What cannot be overlooked in the remembrance of Aaron is the racism and discrimination he endured throughout his life and his professional career.

Aaron said to the New York Times that during his career he had to have a police escort with him at all times due to receiving thousands of letters with threats toward him and his family, mostly when he was close to breaking the home run record that was held by Babe Ruth at the time.

He said that the threats “carved a piece of (his) heart away,” but he kept most of those letters for a long time to remind him of how far society still has to go in the fight against racism and bigotry.

After breaking that record and retiring from baseball, Aaron went on to become the Atlanta Braves’ vice president of player development in 1989. He was one of the first Black men to be in an upper-management position in Major League Baseball, and he served in that role up until his passing.

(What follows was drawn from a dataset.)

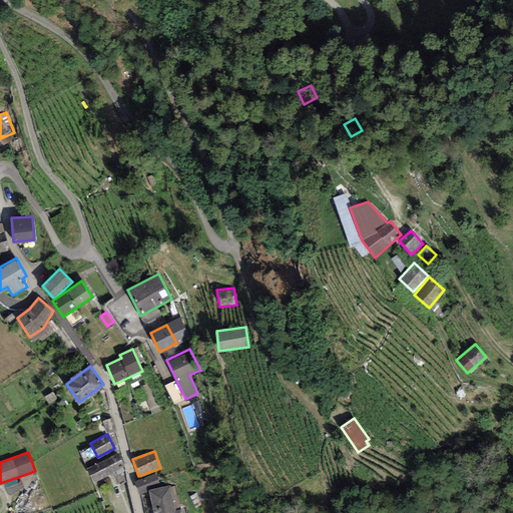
[(117,454),(88,467),(94,481),(120,469),(119,467),(123,465),(117,454)]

He also established the “Chasing the Dream” foundation in 1995 in order to help children between the ages of nine and 12 realize their dreams, as he did. Primarily through Boys & Girls Clubs, the foundation has given financial assistance to hundreds of children and families in need.

In 2001, a statue was built outside of Miller Park called “The Aaron Monument.”  It was unveiled one day before Miller Park hosted its first official major league game, as the Brewers moved from County Stadium to Miller Park. He also has statues at Atlanta’s stadium and in Eau Claire, Wisconsin, where he played for the Eau Claire Bears in 1952.

Brewers Hall of Fame shortstop and outfielder Robin Yount, who played with Aaron, said in a statement that he was the greatest player of all time.

“Hank was the biggest influence on my career,” Yount said. “He was a great man and his friendship will be sorely missed.”